TracingCheckError: Tracing failed sanity checks! ERROR: Graphs differed across invocations! Graph diff: graph(%self.1 : torch.models.yolo.Model, %x : Tensor): %2 : torch.torch.nn.modules.container.Sequential = prim::GetAttrname="model" %3 : torch.models.yolo.Detect = prim::GetAttrname="24" %4 : torch.torch.nn.modules.container.Sequential = prim::GetAttrname="model" %5 : torch.models.common.C3 = prim::GetAttrname="23" ... ... ... Comparison exception: expected tensor shape torch.Size([1, 1, 40, 40, 2]) doesn't match with actual tensor shape torch.Size([])!

now,i use this method ,like:

m = MyModule() m.state_dict() OrderedDict([('l0.weight', tensor([[ 0.1400, 0.4563, -0.0271, -0.4406], [-0.3289, 0.2827, 0.4588, 0.2031]])), ('l0.bias', tensor([ 0.0300, -0.1316])), ('l1.weight', tensor([[0.6533, 0.3413]])), ('l1.bias', tensor([-0.1112]))])

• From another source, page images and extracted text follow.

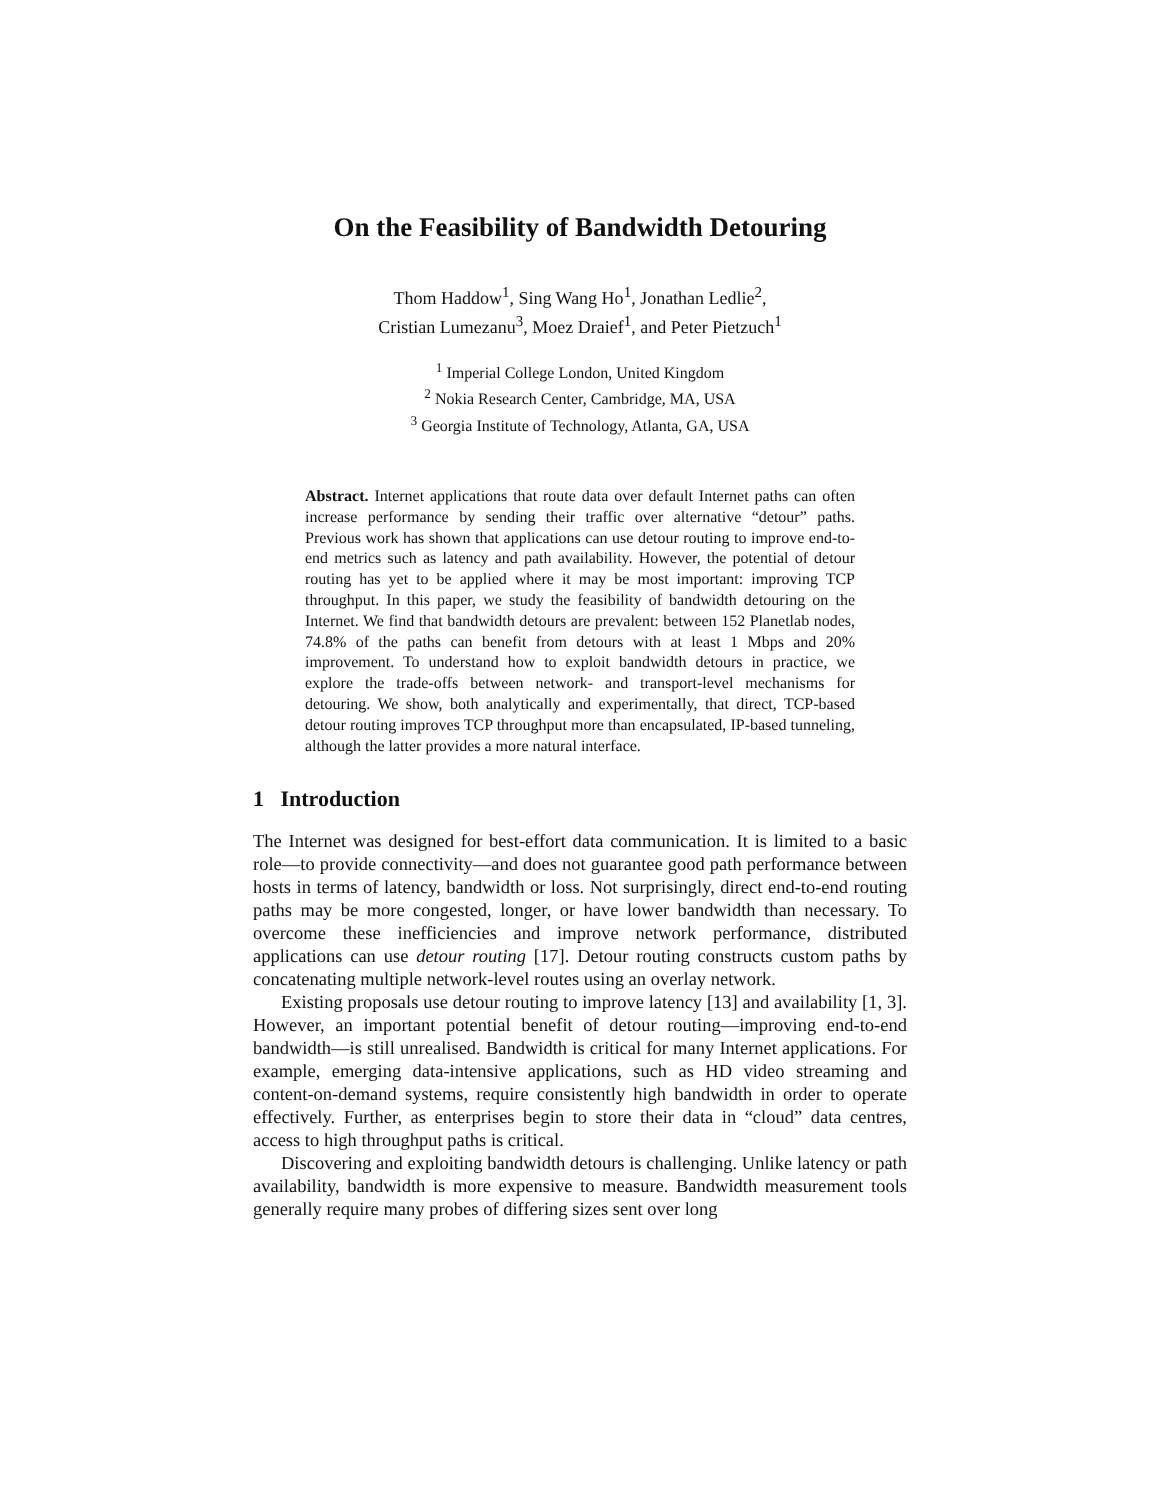On the Feasibility of Bandwidth Detouring
Thom Haddow<sup>1</sup>, Sing Wang Ho<sup>1</sup>, Jonathan Ledlie<sup>2</sup>,
Cristian Lumezanu<sup>3</sup>, Moez Draief<sup>1</sup>, and Peter Pietzuch<sup>1</sup>
<sup>1</sup> Imperial College London, United Kingdom
<sup>2</sup> Nokia Research Center, Cambridge, MA, USA
<sup>3</sup> Georgia Institute of Technology, Atlanta, GA, USA
Abstract. Internet applications that route data over default Internet paths can often increase performance by sending their traffic over alternative “detour” paths. Previous work has shown that applications can use detour routing to improve end-to-end metrics such as latency and path availability. However, the potential of detour routing has yet to be applied where it may be most important: improving TCP throughput. In this paper, we study the feasibility of bandwidth detouring on the Internet. We find that bandwidth detours are prevalent: between 152 Planetlab nodes, 74.8% of the paths can benefit from detours with at least 1 Mbps and 20% improvement. To understand how to exploit bandwidth detours in practice, we explore the trade-offs between network- and transport-level mechanisms for detouring. We show, both analytically and experimentally, that direct, TCP-based detour routing improves TCP throughput more than encapsulated, IP-based tunneling, although the latter provides a more natural interface.
1 Introduction
The Internet was designed for best-effort data communication. It is limited to a basic role—to provide connectivity—and does not guarantee good path performance between hosts in terms of latency, bandwidth or loss. Not surprisingly, direct end-to-end routing paths may be more congested, longer, or have lower bandwidth than necessary. To overcome these inefficiencies and improve network performance, distributed applications can use detour routing [17]. Detour routing constructs custom paths by concatenating multiple network-level routes using an overlay network.
Existing proposals use detour routing to improve latency [13] and availability [1, 3]. However, an important potential benefit of detour routing—improving end-to-end bandwidth—is still unrealised. Bandwidth is critical for many Internet applications. For example, emerging data-intensive applications, such as HD video streaming and content-on-demand systems, require consistently high bandwidth in order to operate effectively. Further, as enterprises begin to store their data in “cloud” data centres, access to high throughput paths is critical.
Discovering and exploiting bandwidth detours is challenging. Unlike latency or path availability, bandwidth is more expensive to measure. Bandwidth measurement tools generally require many probes of differing sizes sent over long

torch.save(m.state_dict(), 'mymodule.pt') m_state_dict = torch.load('mymodule.pt') new_m = MyModule() new_m.load_state_dict(m_state_dict)

When I use the new loading method for reasoning, the result is worse than the original loading method

hello, how about your problem? solve it?

github-actions[bot] commented 2 years ago

πŸ‘‹ Hello, this issue has been automatically marked as stale because it has not had recent activity. Please note it will be closed if no further activity occurs.

Access additional YOLOv5 πŸš€ resources:

Access additional Ultralytics ⚑ resources:

Feel free to inform us of any other issues you discover or feature requests that come to mind in the future. Pull Requests (PRs) are also always welcomed!

Thank you for your contributions to YOLOv5 πŸš€ and Vision AI ⭐!

zhoujian-z commented 2 years ago

@zcunyi how about your problem? solve it?